APPLY WHAT YOU READ
a: In the post on Ten's character arc, which episodes are named as being quoted and discussed?
b: Reproduce verbatim the stretch of the post on Ten's character arc from "My problem throughout" through "pretending to be.".

Over on
elisi 's journal, there have been some fascinating discussions about Ten’s character arc recently, particularly some of his darker aspects like his behaviour at the end of FoB. This sparked off a train of thought rather too lengthy for a comment. It includes quotations and discussion of School Reunion and Family of Blood, among others, but no significant spoilers beyond The Eleventh Hour and even those are of a very general nature.
My problem throughout S5 was I simply couldn’t reconstruct the process in my mind by which Ten become Eleven. He went out fighting to stay exactly as he was, and the assumption seemed to be that he loved his life too much to let it go, though that was barely tenable by the end of EoT. We certainly didn’t see any sense that replying the end of the Time War brought him closure, or signs that he was primed to become the person we see Matt Smith pretending to be.

DATA EXTRACT
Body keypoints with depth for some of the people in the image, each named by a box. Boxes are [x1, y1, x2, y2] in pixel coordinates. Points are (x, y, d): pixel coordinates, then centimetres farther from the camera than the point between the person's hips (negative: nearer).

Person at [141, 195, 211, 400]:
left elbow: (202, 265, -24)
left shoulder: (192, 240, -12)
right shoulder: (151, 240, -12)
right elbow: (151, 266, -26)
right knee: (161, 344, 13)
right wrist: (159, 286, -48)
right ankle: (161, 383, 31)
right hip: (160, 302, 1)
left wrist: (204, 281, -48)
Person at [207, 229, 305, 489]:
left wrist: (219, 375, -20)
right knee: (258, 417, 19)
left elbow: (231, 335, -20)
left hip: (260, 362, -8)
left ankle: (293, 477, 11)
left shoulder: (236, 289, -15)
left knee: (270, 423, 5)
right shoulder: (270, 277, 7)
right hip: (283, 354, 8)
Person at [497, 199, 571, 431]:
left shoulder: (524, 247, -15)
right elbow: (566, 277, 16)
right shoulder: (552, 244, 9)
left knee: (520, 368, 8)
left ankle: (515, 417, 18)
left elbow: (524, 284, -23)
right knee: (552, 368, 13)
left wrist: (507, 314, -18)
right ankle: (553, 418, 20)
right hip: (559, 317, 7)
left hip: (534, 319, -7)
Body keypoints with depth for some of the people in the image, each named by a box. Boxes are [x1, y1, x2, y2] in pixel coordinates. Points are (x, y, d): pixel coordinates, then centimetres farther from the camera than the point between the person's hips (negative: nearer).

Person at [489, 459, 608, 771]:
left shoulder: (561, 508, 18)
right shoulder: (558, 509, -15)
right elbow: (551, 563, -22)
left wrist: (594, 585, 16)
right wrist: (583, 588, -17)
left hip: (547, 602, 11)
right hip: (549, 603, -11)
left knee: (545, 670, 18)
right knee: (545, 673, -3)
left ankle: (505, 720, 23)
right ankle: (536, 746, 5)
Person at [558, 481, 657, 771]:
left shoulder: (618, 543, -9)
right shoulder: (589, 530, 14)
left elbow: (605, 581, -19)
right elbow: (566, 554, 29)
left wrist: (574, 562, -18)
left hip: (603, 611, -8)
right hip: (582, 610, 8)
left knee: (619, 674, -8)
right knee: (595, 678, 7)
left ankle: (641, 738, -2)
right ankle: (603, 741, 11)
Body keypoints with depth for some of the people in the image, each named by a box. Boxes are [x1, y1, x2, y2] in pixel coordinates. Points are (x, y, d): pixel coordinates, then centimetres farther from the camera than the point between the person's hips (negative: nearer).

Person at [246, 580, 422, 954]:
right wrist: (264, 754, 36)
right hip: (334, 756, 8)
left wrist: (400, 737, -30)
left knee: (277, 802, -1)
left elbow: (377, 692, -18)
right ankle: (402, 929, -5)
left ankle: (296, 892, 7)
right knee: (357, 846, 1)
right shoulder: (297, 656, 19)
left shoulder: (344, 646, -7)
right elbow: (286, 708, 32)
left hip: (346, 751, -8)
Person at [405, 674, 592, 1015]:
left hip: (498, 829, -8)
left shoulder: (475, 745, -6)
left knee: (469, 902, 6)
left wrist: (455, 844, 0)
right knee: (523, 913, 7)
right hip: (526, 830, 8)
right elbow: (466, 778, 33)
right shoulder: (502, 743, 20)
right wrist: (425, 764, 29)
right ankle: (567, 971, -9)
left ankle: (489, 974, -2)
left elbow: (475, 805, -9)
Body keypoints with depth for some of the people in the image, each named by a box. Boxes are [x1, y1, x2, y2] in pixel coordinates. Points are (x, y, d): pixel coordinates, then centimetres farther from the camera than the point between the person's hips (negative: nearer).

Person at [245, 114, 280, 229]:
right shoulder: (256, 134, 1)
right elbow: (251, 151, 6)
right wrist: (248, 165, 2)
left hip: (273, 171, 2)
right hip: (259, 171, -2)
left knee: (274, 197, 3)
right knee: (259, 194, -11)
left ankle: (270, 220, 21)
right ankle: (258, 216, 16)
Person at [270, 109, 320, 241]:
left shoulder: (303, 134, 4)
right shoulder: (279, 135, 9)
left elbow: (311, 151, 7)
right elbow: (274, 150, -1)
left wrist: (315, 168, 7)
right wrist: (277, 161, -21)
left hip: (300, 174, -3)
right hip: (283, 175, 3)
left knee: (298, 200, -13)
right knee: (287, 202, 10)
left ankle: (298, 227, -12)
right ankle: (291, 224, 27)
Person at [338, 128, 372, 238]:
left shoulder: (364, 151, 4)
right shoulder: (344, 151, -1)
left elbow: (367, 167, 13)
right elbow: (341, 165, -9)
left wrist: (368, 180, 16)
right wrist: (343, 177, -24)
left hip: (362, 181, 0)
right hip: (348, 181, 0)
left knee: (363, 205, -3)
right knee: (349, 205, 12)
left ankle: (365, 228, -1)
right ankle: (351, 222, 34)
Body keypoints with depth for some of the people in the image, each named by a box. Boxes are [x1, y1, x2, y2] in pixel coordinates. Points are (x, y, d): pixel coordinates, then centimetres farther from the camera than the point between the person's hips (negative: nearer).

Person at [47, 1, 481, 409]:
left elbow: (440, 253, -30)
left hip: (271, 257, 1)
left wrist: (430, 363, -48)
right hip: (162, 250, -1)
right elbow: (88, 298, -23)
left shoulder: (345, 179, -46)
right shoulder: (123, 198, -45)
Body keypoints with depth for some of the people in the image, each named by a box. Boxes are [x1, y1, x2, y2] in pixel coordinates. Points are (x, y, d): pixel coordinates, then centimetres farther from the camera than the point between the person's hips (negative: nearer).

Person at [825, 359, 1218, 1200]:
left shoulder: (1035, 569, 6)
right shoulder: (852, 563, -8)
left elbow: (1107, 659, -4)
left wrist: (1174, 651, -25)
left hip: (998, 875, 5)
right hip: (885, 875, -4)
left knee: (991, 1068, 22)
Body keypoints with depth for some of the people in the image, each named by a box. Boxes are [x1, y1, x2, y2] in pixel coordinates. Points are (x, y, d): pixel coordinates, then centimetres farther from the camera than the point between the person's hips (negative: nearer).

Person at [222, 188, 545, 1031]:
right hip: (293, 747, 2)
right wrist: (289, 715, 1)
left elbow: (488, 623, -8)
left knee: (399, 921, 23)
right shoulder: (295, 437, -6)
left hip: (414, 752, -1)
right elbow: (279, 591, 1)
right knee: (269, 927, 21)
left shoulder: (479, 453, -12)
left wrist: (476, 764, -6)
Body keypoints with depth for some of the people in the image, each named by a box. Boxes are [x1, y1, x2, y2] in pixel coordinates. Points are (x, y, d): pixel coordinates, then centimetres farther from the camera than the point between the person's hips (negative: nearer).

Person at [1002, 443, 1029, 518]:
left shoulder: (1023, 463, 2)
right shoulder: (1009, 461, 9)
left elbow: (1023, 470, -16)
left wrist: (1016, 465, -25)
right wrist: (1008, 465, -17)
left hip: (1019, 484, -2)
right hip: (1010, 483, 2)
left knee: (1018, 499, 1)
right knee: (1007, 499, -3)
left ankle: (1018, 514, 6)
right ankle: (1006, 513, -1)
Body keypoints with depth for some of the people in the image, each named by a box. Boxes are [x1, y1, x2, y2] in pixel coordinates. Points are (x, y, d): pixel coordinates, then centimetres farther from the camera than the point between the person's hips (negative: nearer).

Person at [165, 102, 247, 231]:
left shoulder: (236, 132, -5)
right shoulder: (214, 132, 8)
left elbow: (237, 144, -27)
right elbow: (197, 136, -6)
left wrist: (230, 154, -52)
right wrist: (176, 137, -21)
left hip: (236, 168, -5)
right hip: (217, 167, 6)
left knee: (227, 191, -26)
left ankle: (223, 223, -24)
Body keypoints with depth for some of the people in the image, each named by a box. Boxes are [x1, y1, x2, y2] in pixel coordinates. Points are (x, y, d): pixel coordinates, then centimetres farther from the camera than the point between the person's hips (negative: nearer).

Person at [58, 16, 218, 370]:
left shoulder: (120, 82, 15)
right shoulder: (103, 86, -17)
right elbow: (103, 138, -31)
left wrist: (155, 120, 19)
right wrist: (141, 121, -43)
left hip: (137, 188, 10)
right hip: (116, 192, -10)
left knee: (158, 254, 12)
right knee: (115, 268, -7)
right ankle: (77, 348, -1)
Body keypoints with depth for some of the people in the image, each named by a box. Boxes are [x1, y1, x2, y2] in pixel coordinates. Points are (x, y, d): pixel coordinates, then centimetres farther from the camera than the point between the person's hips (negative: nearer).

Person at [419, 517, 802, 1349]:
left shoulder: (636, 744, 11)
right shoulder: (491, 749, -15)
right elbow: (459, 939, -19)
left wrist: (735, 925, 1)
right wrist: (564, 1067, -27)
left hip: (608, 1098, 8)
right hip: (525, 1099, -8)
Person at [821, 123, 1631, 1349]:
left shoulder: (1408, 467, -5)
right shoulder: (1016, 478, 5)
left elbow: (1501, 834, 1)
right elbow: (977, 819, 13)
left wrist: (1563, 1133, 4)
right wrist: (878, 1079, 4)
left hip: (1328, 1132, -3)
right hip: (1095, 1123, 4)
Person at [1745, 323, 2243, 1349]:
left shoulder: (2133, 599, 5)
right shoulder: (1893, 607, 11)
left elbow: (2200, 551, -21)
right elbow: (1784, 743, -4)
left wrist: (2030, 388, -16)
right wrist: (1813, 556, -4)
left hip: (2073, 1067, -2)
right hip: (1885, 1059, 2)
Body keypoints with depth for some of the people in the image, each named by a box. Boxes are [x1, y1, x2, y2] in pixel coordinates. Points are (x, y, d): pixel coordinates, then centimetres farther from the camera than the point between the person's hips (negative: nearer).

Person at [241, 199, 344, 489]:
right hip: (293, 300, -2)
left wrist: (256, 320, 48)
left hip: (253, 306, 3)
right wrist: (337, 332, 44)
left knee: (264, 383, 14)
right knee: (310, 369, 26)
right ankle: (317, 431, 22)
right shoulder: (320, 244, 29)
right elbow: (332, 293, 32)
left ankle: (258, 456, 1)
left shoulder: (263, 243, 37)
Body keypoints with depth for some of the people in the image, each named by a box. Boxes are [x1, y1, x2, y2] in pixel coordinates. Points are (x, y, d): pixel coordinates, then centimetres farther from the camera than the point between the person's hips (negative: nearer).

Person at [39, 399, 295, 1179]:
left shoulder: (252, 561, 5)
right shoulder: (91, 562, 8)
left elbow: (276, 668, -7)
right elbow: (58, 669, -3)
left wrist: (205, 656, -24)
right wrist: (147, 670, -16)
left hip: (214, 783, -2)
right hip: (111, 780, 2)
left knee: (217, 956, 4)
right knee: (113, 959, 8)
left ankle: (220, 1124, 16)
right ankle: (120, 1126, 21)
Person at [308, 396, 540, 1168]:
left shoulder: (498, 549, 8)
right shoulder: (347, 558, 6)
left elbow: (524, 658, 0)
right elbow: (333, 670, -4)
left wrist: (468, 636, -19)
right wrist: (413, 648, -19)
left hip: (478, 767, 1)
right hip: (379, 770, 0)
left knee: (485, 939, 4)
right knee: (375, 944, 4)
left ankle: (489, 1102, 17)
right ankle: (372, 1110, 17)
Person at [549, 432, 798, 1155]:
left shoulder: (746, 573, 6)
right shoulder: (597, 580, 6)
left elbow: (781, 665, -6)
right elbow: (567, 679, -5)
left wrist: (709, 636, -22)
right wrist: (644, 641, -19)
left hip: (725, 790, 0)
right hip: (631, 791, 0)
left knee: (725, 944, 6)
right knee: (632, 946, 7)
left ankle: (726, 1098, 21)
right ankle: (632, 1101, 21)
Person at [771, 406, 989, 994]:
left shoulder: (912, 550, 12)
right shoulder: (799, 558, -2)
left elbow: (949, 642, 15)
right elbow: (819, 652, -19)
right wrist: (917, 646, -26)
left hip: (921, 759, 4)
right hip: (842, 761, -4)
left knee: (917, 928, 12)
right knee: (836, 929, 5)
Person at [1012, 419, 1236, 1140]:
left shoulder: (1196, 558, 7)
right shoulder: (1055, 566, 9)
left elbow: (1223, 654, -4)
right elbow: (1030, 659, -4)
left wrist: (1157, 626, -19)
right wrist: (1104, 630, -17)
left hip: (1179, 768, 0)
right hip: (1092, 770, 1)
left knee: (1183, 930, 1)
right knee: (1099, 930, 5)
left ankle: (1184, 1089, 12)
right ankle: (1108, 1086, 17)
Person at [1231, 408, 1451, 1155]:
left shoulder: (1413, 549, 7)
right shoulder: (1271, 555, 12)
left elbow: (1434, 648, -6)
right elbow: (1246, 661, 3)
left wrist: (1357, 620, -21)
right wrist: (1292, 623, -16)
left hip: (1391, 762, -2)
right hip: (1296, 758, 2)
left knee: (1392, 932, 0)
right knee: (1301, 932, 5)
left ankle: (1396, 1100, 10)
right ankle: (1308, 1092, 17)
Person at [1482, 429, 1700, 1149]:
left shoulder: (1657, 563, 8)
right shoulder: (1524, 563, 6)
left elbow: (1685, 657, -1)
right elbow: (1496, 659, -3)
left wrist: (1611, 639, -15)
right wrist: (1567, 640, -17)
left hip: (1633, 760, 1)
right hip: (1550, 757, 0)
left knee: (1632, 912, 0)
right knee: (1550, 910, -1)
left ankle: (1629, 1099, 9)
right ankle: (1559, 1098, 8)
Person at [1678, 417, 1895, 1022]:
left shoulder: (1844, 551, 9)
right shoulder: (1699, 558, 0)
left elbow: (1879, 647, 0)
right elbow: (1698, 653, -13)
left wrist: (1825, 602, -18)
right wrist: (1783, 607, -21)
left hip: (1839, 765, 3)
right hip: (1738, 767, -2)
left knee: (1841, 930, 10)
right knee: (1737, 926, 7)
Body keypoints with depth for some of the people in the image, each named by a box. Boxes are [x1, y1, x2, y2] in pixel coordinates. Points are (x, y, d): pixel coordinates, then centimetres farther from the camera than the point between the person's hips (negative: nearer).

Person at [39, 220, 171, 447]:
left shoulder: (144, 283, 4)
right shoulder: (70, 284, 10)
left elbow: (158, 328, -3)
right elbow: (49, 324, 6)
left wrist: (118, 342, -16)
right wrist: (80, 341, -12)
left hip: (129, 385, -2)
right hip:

ANSWERS TO THE PROBLEMS
a: School Reunion and Family of Blood, among others.

b:
My problem throughout S5 was I simply couldn’t reconstruct the process in my mind by which Ten become Eleven. He went out fighting to stay exactly as he was, and the assumption seemed to be that he loved his life too much to let it go, though that was barely tenable by the end of EoT. We certainly didn’t see any sense that replying the end of the Time War brought him closure, or signs that he was primed to become the person we see Matt Smith pretending to be.